### What to produce
Strip out the pictures and transcribe the records that follow exactly.
(Task inputs)
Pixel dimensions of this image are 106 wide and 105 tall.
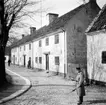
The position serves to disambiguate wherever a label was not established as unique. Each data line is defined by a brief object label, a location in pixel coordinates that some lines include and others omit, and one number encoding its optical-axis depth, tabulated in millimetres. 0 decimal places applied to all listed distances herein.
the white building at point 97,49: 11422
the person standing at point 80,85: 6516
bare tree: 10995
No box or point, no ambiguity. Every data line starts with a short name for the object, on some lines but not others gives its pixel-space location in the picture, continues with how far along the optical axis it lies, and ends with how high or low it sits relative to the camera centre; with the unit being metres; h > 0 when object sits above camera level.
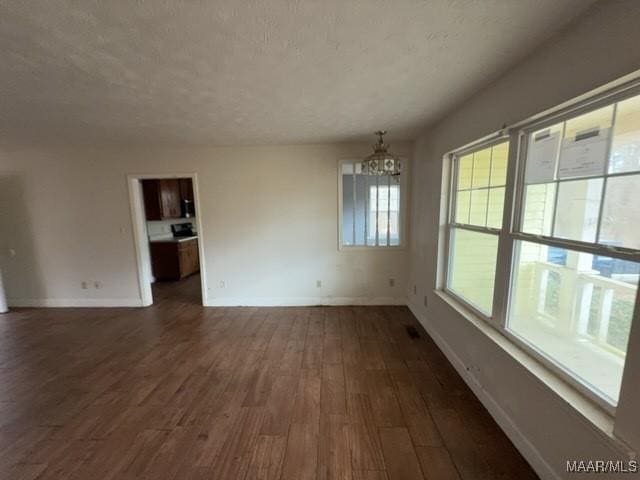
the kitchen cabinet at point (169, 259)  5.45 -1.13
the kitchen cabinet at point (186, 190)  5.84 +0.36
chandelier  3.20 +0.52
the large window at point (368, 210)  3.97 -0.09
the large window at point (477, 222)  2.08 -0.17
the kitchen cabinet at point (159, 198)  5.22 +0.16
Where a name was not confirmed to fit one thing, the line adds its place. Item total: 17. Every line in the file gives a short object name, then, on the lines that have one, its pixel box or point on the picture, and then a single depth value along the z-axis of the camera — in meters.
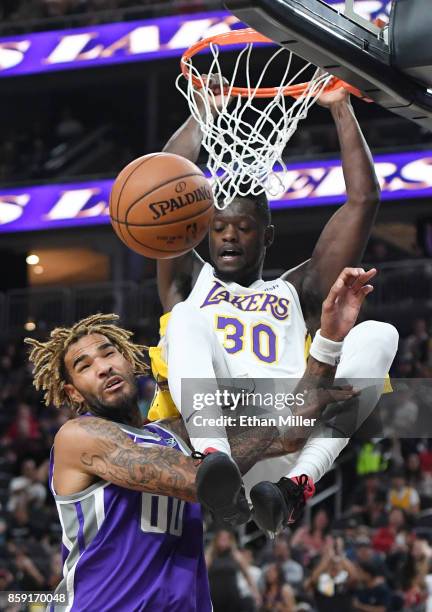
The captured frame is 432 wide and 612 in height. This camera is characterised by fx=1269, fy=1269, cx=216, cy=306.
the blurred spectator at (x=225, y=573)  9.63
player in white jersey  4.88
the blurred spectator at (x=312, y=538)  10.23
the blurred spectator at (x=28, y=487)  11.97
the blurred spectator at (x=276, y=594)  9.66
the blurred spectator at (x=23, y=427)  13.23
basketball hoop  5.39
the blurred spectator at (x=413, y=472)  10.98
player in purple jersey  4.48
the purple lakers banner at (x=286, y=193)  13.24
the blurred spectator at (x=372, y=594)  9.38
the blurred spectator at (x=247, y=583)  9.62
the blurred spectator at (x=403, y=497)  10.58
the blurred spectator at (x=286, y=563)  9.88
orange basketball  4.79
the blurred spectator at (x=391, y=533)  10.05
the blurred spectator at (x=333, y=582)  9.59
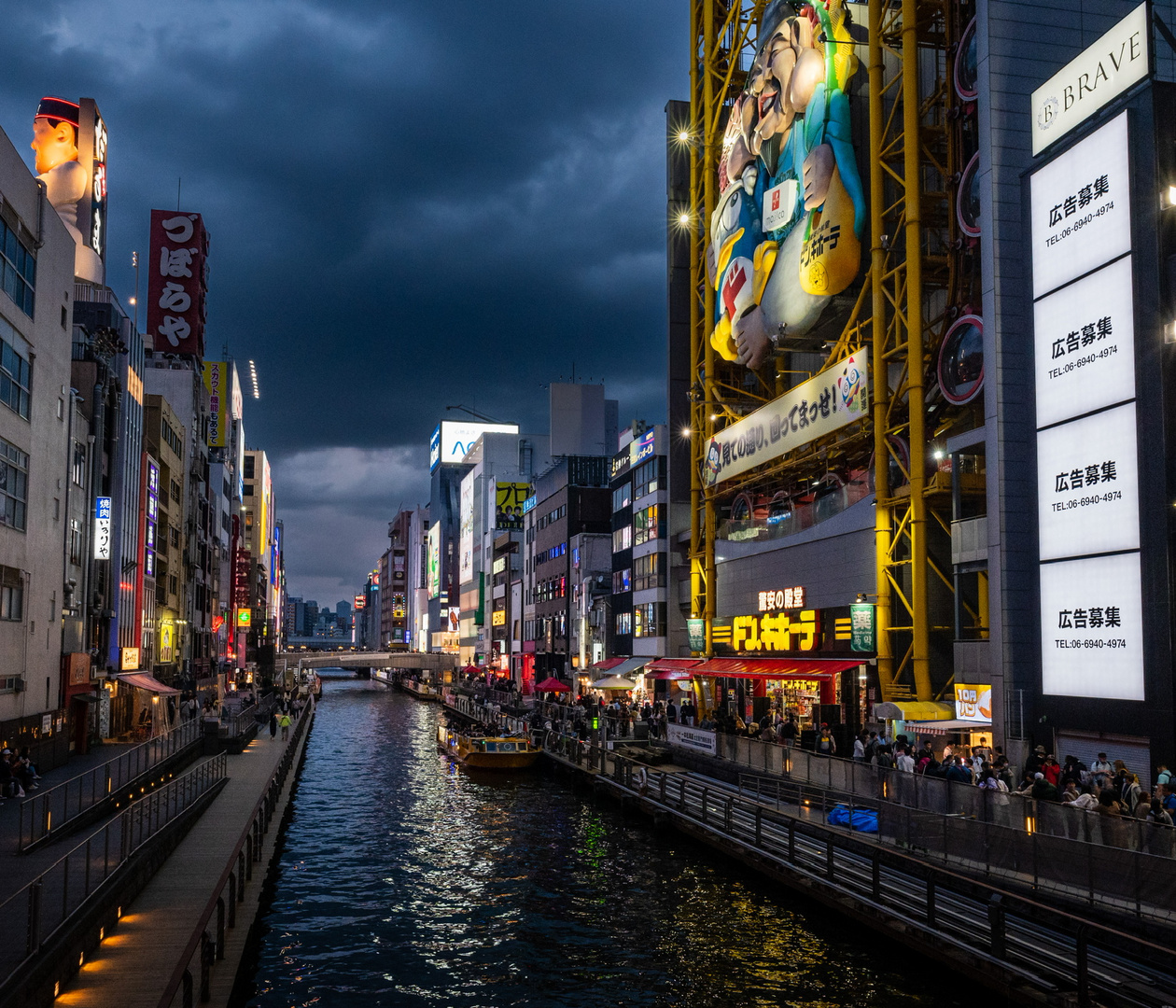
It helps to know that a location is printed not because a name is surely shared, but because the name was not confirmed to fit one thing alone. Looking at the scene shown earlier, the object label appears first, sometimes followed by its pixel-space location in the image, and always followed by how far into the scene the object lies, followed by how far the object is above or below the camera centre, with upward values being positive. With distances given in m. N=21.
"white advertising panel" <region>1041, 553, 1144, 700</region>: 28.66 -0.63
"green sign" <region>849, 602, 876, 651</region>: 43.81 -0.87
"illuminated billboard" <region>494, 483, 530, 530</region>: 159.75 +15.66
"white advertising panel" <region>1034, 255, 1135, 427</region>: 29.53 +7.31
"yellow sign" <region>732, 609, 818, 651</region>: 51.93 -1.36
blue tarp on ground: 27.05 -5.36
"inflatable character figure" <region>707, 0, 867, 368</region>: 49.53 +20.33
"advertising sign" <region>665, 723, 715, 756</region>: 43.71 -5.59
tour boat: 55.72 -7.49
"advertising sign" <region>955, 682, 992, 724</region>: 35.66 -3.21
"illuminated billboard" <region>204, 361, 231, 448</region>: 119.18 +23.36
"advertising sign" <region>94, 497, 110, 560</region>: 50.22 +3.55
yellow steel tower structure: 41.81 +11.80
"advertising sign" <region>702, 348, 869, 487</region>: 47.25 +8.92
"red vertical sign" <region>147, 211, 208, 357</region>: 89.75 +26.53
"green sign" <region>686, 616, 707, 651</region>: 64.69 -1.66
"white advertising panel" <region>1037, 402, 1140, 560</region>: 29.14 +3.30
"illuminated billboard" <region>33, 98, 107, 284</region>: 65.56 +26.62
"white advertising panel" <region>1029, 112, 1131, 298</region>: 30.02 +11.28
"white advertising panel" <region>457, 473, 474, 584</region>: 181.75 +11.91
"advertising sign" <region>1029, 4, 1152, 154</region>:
(End Task inputs)
### Problem solution
Pixel dimensions of this image are 106 wide and 105 tall.
The position serves to disambiguate wherever a label was not established as unique. Each data line is defined by a brief object label, a location in pixel coordinates that some lines include and others omit, and one number encoding its optical-axis depth, tabulated in millimetres. 0 decimal places applied to all listed distances herein.
the white building at point 97,49: 11422
the person standing at point 80,85: 6516
bare tree: 10995
No box or point, no ambiguity. Every data line starts with a short name for the object, on some lines but not others gives its pixel-space location in the picture, continues with how far along the optical axis it lies, and ends with how high or low it sits relative to the camera centre; with the unit being metres; h > 0 when object sits above camera level.
the kitchen cabinet at point (169, 259)  5.45 -1.13
the kitchen cabinet at point (186, 190)  5.84 +0.36
chandelier  3.20 +0.52
the large window at point (368, 210)  3.97 -0.09
the large window at point (477, 222)  2.08 -0.17
the kitchen cabinet at point (159, 198)  5.22 +0.16
Where a name was not confirmed to fit one thing, the line adds its place. Item total: 17. Every line in the file gives a short object name, then, on the lines that have one, its pixel box or point on the picture, and then a single depth value along the z-axis of the camera — in meters.
The captured frame is 432 wide and 612 in height. This camera is characterised by fx=1269, fy=1269, cx=216, cy=306.
the blurred spectator at (x=225, y=573)  9.63
player in white jersey  4.88
the blurred spectator at (x=312, y=538)  10.23
the blurred spectator at (x=28, y=487)  11.97
the blurred spectator at (x=276, y=594)  9.66
the blurred spectator at (x=23, y=427)  13.23
basketball hoop  5.39
the blurred spectator at (x=413, y=472)  10.98
player in purple jersey  4.48
the purple lakers banner at (x=286, y=193)  13.24
the blurred spectator at (x=372, y=594)  9.38
the blurred spectator at (x=247, y=583)  9.62
the blurred spectator at (x=403, y=497)  10.58
the blurred spectator at (x=286, y=563)  9.88
orange basketball  4.79
the blurred spectator at (x=391, y=533)  10.05
the blurred spectator at (x=333, y=582)  9.59
It helps to know that a location is printed not because a name is surely shared, but because the name was not confirmed to fit one thing alone. Looking at the scene shown earlier, the object label appears first, sometimes followed by its pixel-space location in the image, and always followed by how far into the scene the object lies, followed by how far the object is above or below the camera centre, with upward values being positive. With distances given in m. N=21.
"white advertising panel" <region>1041, 553, 1144, 700</region>: 28.66 -0.63
"green sign" <region>849, 602, 876, 651</region>: 43.81 -0.87
"illuminated billboard" <region>494, 483, 530, 530</region>: 159.75 +15.66
"white advertising panel" <region>1034, 255, 1135, 427</region>: 29.53 +7.31
"yellow sign" <region>732, 609, 818, 651</region>: 51.93 -1.36
blue tarp on ground: 27.05 -5.36
"inflatable character figure" <region>707, 0, 867, 368</region>: 49.53 +20.33
"advertising sign" <region>665, 723, 715, 756</region>: 43.71 -5.59
tour boat: 55.72 -7.49
"advertising sign" <region>955, 682, 992, 724</region>: 35.66 -3.21
"illuminated billboard" <region>204, 361, 231, 448</region>: 119.18 +23.36
"advertising sign" <region>94, 497, 110, 560</region>: 50.22 +3.55
yellow steel tower structure: 41.81 +11.80
"advertising sign" <region>702, 348, 869, 487</region>: 47.25 +8.92
"red vertical sign" <region>147, 211, 208, 357</region>: 89.75 +26.53
"green sign" <region>686, 616, 707, 651</region>: 64.69 -1.66
"white advertising panel" <region>1037, 402, 1140, 560</region>: 29.14 +3.30
"illuminated billboard" <region>33, 98, 107, 284</region>: 65.56 +26.62
"white advertising panel" <region>1029, 112, 1131, 298</region>: 30.02 +11.28
"white advertising panel" <region>457, 473, 474, 584</region>: 181.75 +11.91
"advertising sign" <region>1029, 4, 1152, 154</region>:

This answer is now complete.